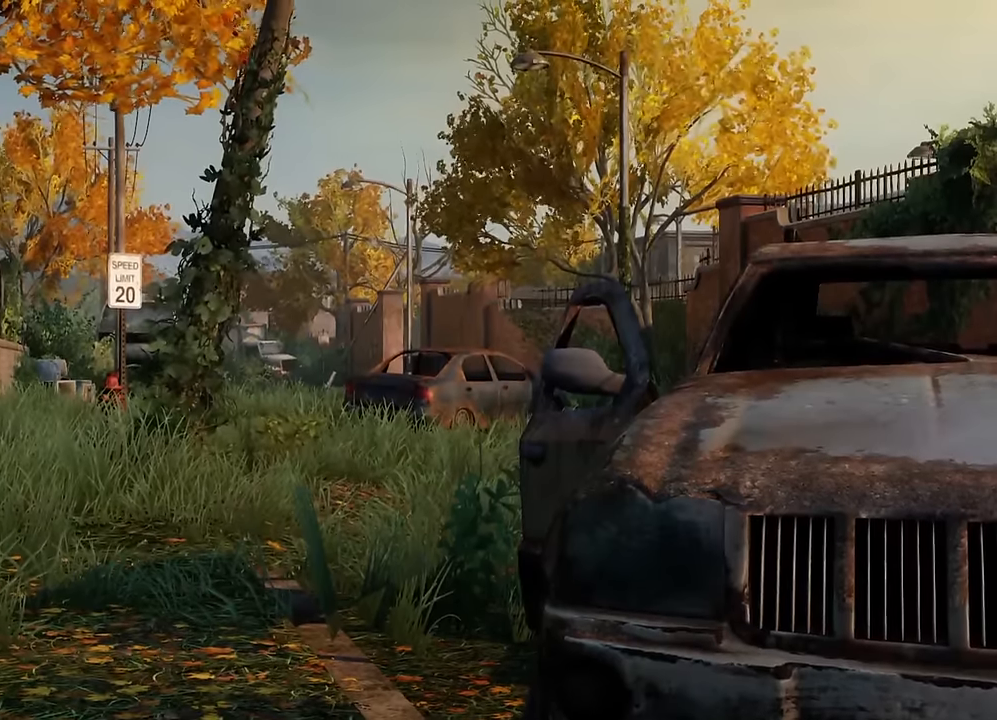
{"buttons": ["TRIANGLE"], "left_stick": "center", "right_stick": "center", "events": []}
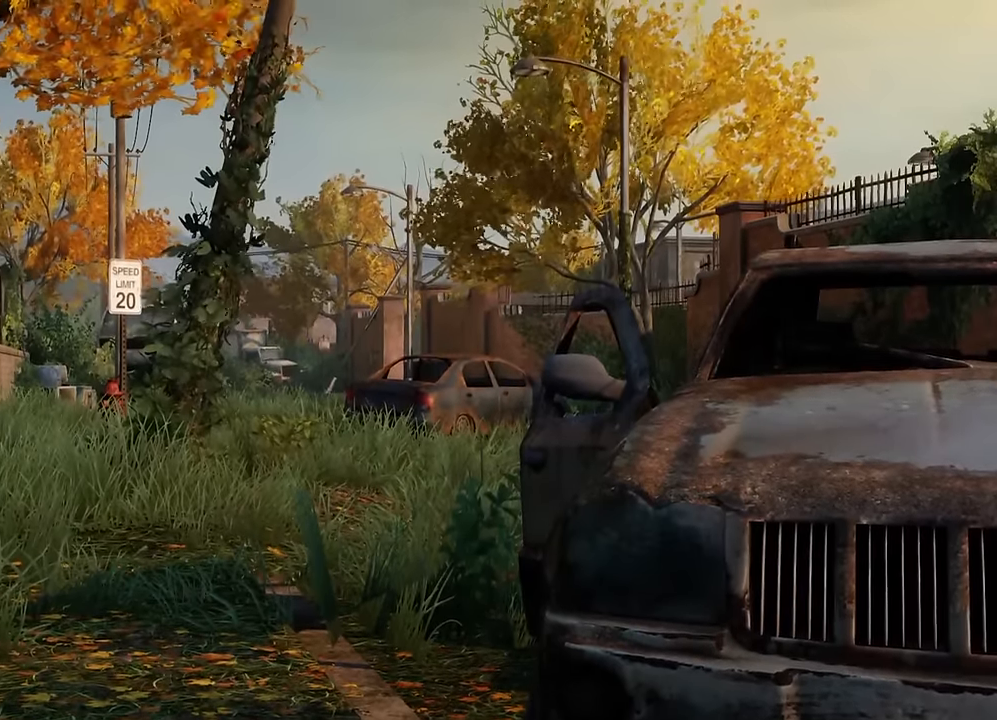
{"buttons": ["TRIANGLE"], "left_stick": "center", "right_stick": "center", "events": []}
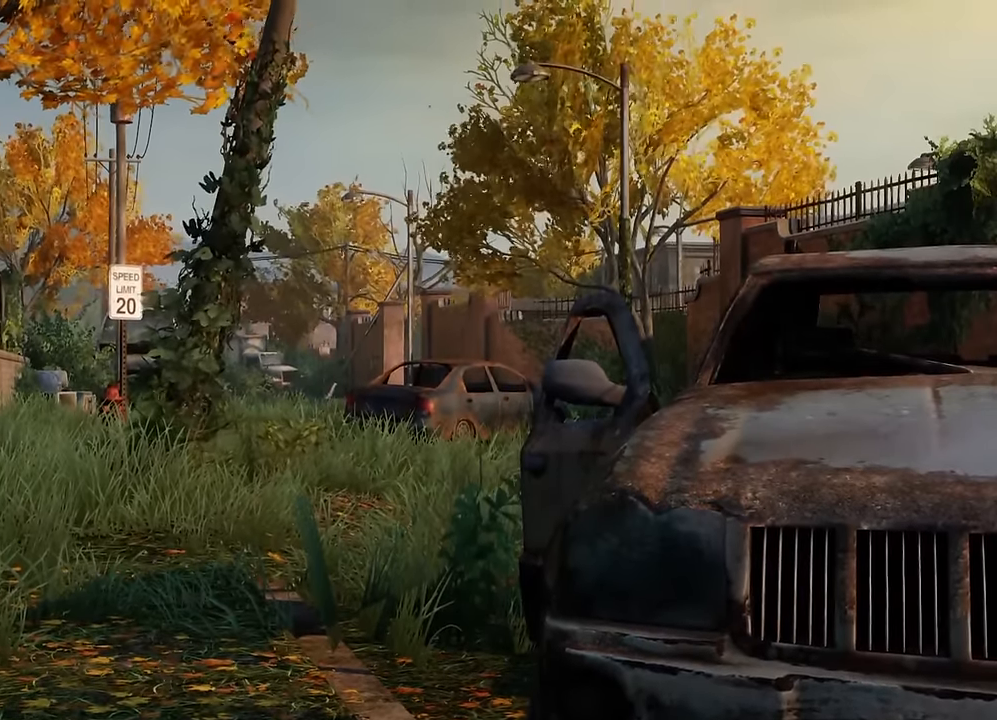
{"buttons": ["TRIANGLE"], "left_stick": "center", "right_stick": "center", "events": []}
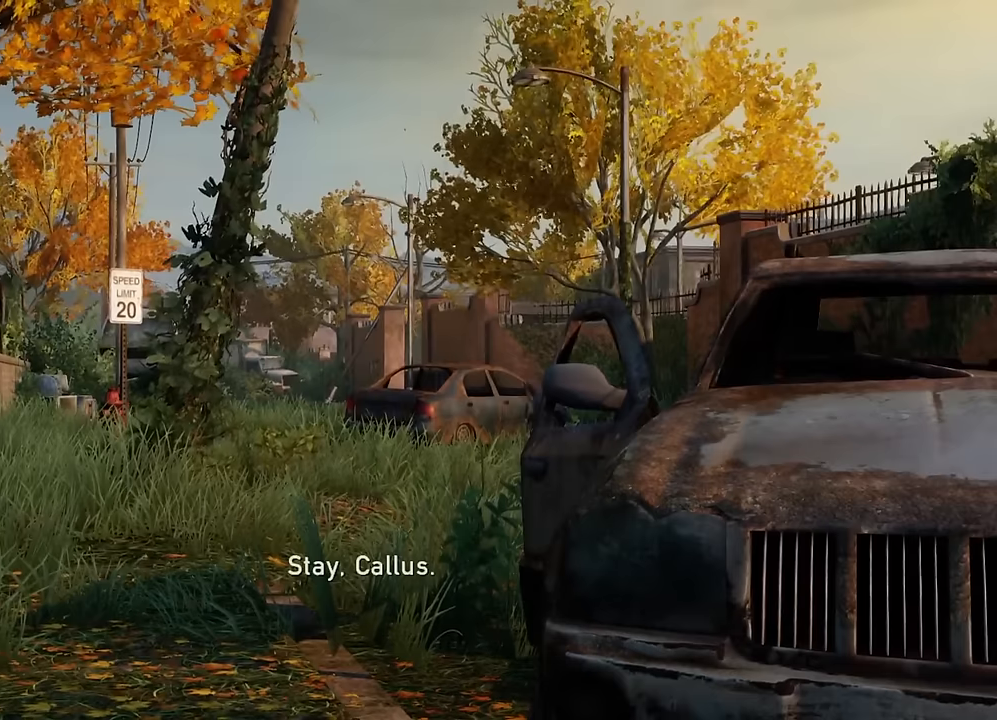
{"buttons": ["TRIANGLE"], "left_stick": "center", "right_stick": "center", "events": []}
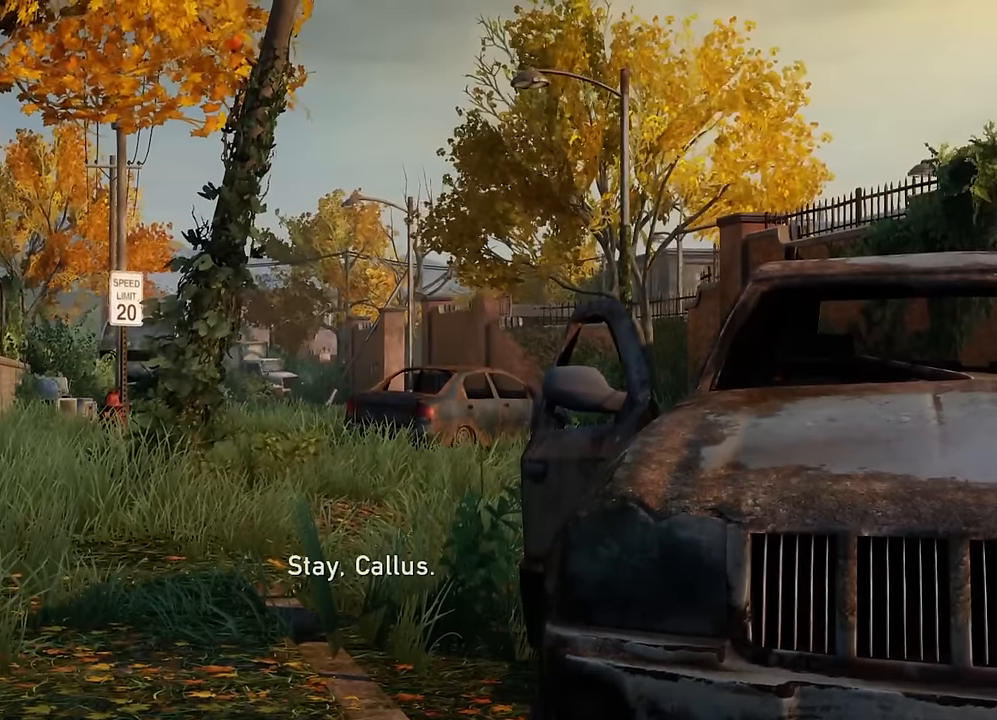
{"buttons": ["TRIANGLE"], "left_stick": "center", "right_stick": "center", "events": []}
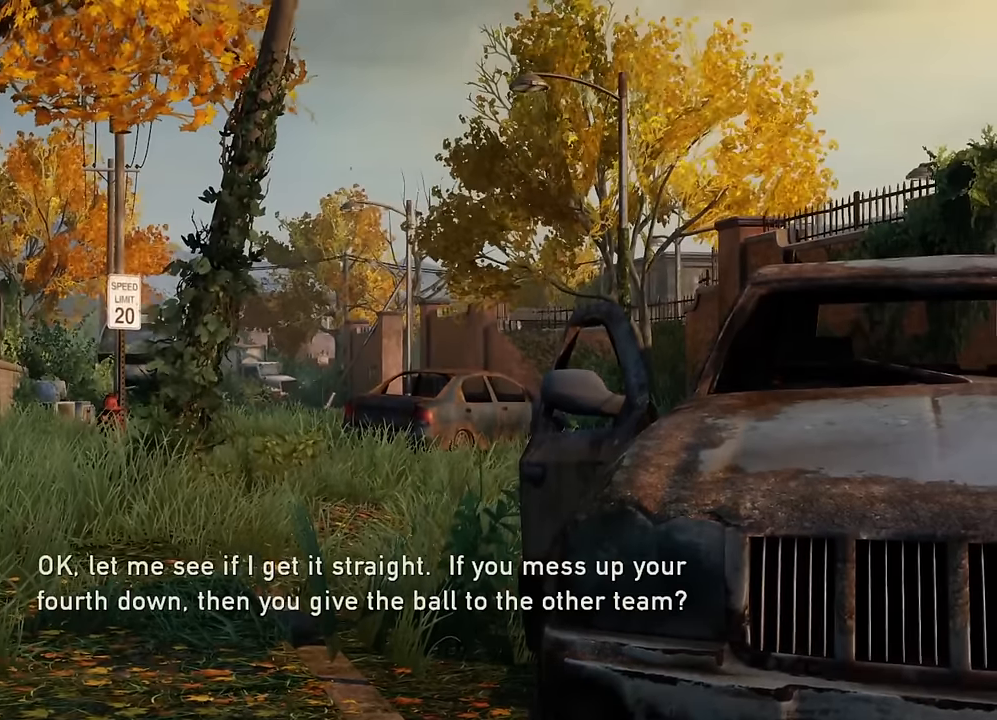
{"buttons": ["TRIANGLE"], "left_stick": "center", "right_stick": "center", "events": []}
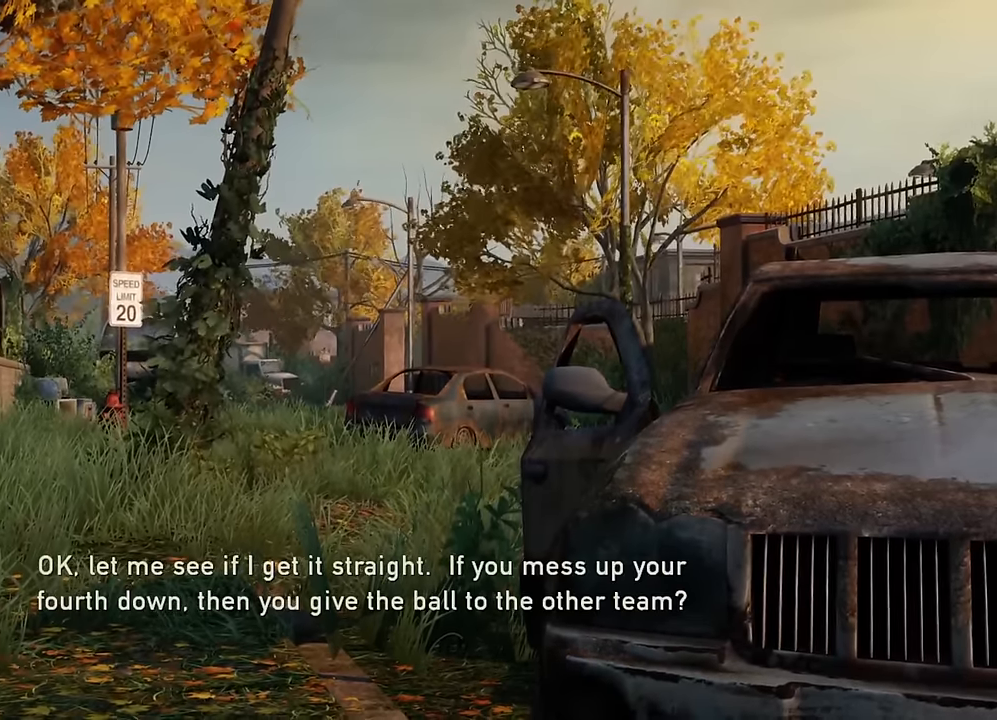
{"buttons": ["TRIANGLE"], "left_stick": "center", "right_stick": "center", "events": []}
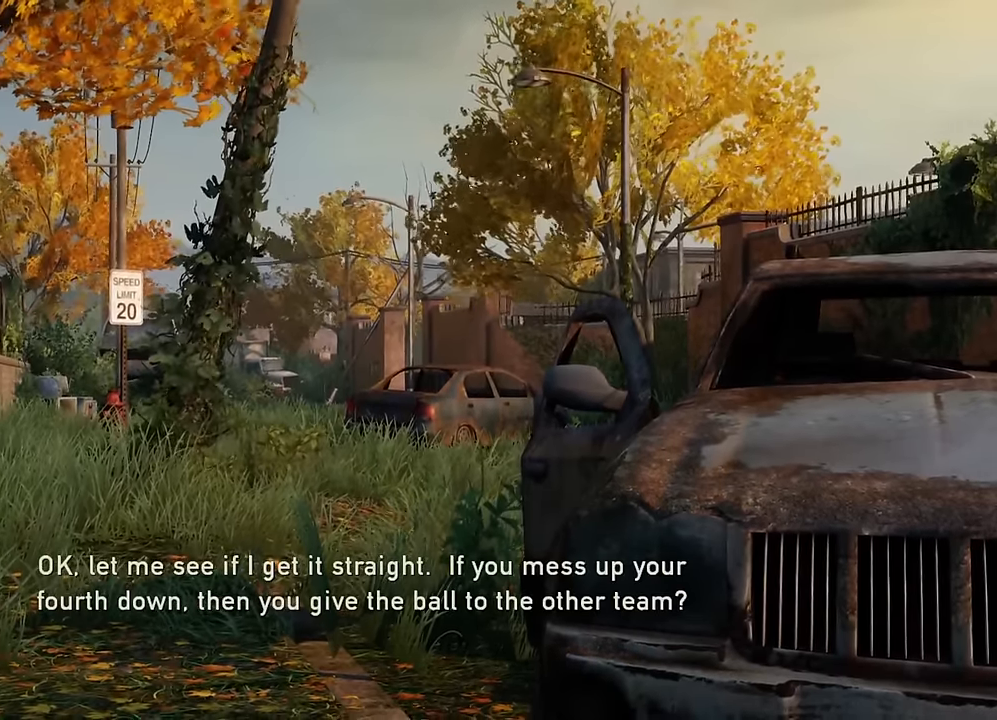
{"buttons": ["TRIANGLE"], "left_stick": "center", "right_stick": "center", "events": []}
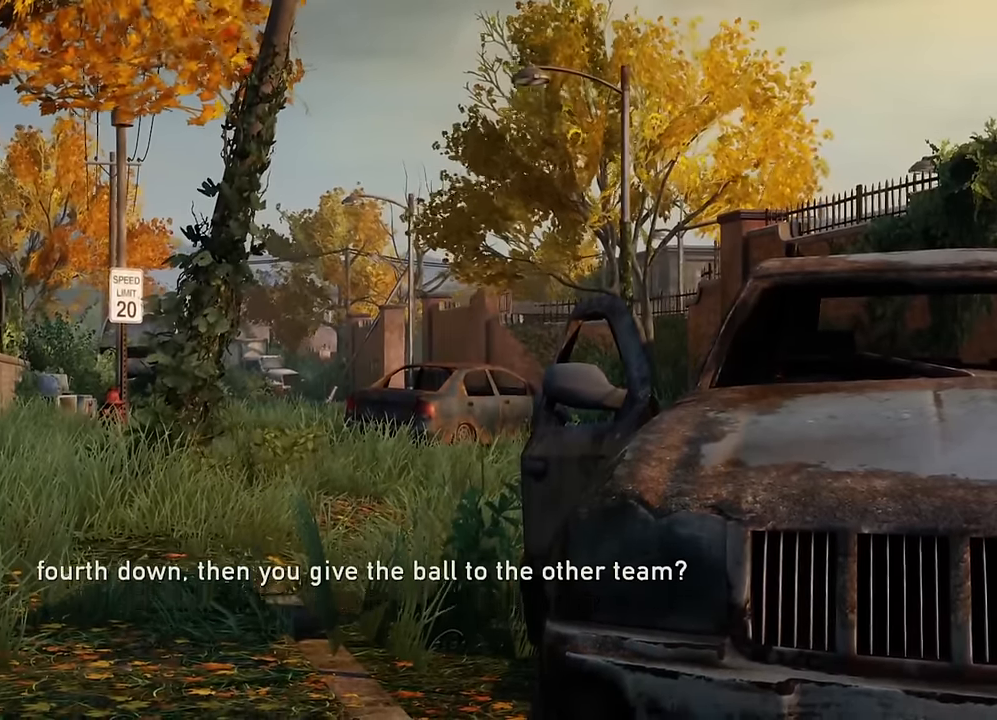
{"buttons": ["TRIANGLE"], "left_stick": "center", "right_stick": "center", "events": []}
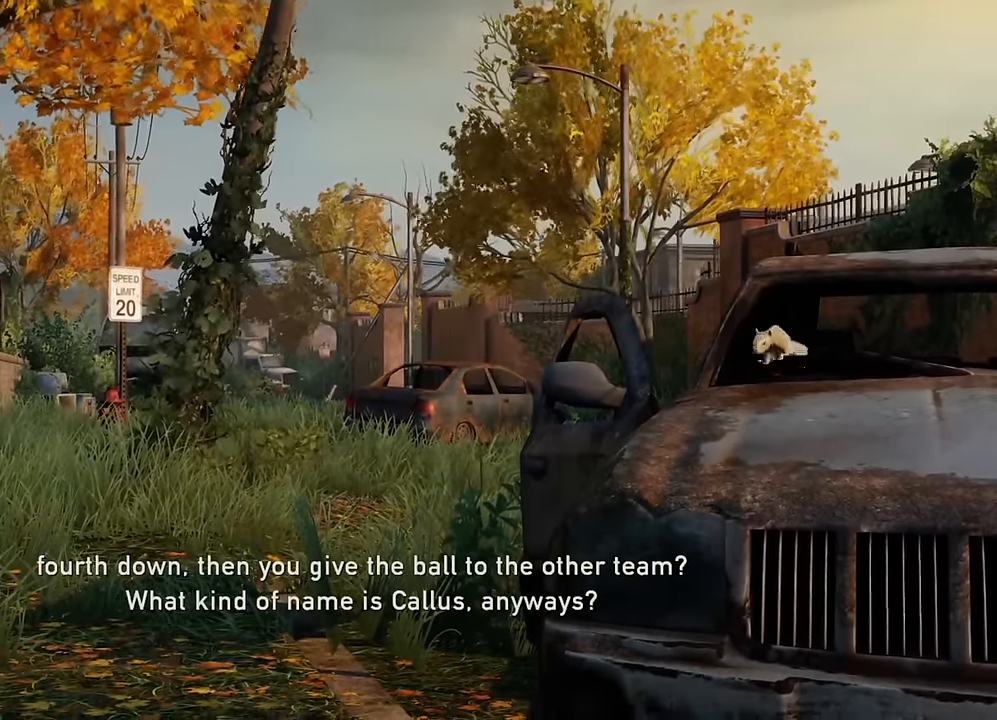
{"buttons": ["TRIANGLE"], "left_stick": "center", "right_stick": "center", "events": []}
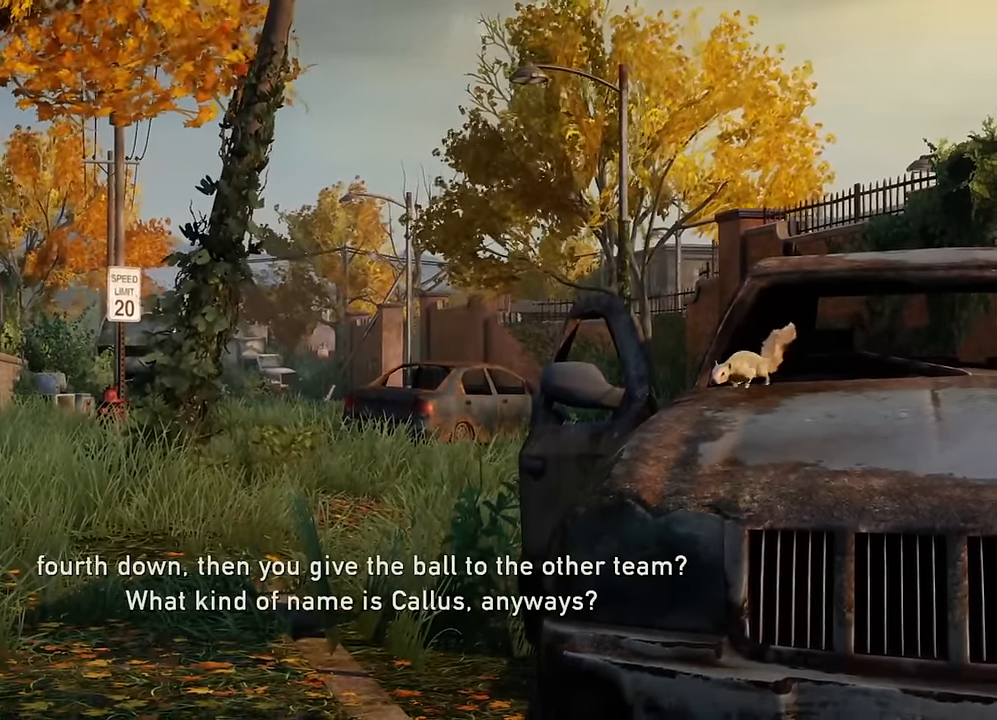
{"buttons": ["TRIANGLE"], "left_stick": "center", "right_stick": "center", "events": []}
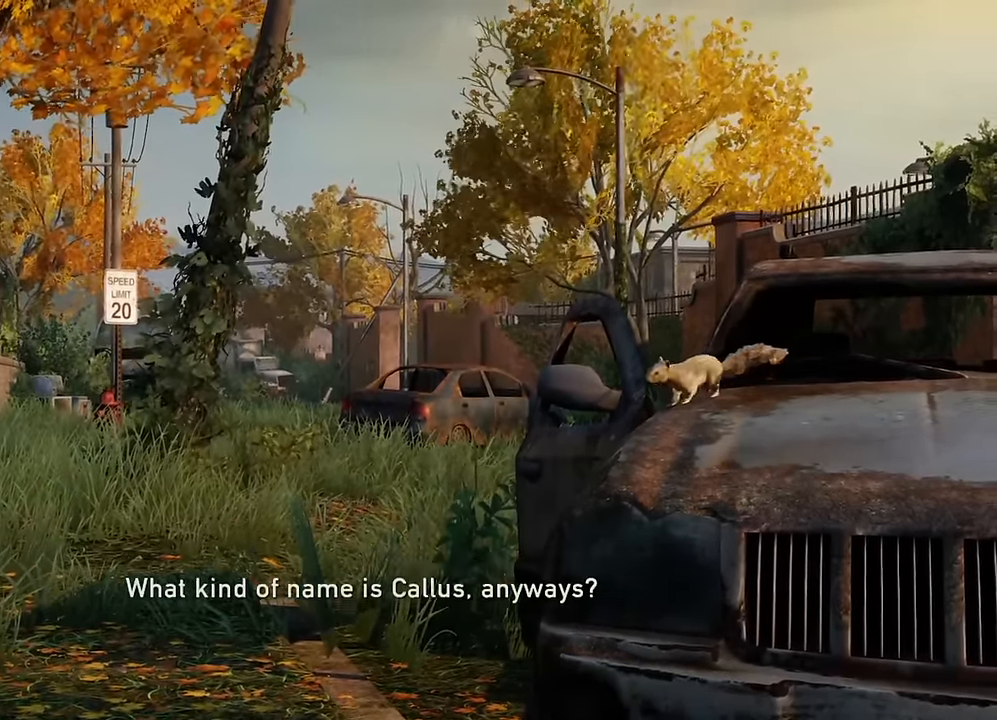
{"buttons": ["TRIANGLE"], "left_stick": "center", "right_stick": "center", "events": []}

-=-=-=-=-

--- GOAL OF THE EXERCISE ---
A faithful reproduction of every entry, with no pictures, is the expected answer.

--- WRITTEN SOLUTION ---
{"buttons": ["TRIANGLE"], "left_stick": "center", "right_stick": "center", "events": []}
{"buttons": ["TRIANGLE"], "left_stick": "center", "right_stick": "center", "events": []}
{"buttons": ["TRIANGLE"], "left_stick": "center", "right_stick": "center", "events": []}
{"buttons": ["TRIANGLE"], "left_stick": "center", "right_stick": "center", "events": []}
{"buttons": ["TRIANGLE"], "left_stick": "center", "right_stick": "center", "events": []}
{"buttons": ["TRIANGLE"], "left_stick": "center", "right_stick": "center", "events": []}
{"buttons": ["TRIANGLE"], "left_stick": "center", "right_stick": "center", "events": []}
{"buttons": ["TRIANGLE"], "left_stick": "center", "right_stick": "center", "events": []}
{"buttons": ["TRIANGLE"], "left_stick": "center", "right_stick": "center", "events": []}
{"buttons": ["TRIANGLE"], "left_stick": "center", "right_stick": "center", "events": []}
{"buttons": ["TRIANGLE"], "left_stick": "center", "right_stick": "center", "events": []}
{"buttons": ["TRIANGLE"], "left_stick": "center", "right_stick": "center", "events": []}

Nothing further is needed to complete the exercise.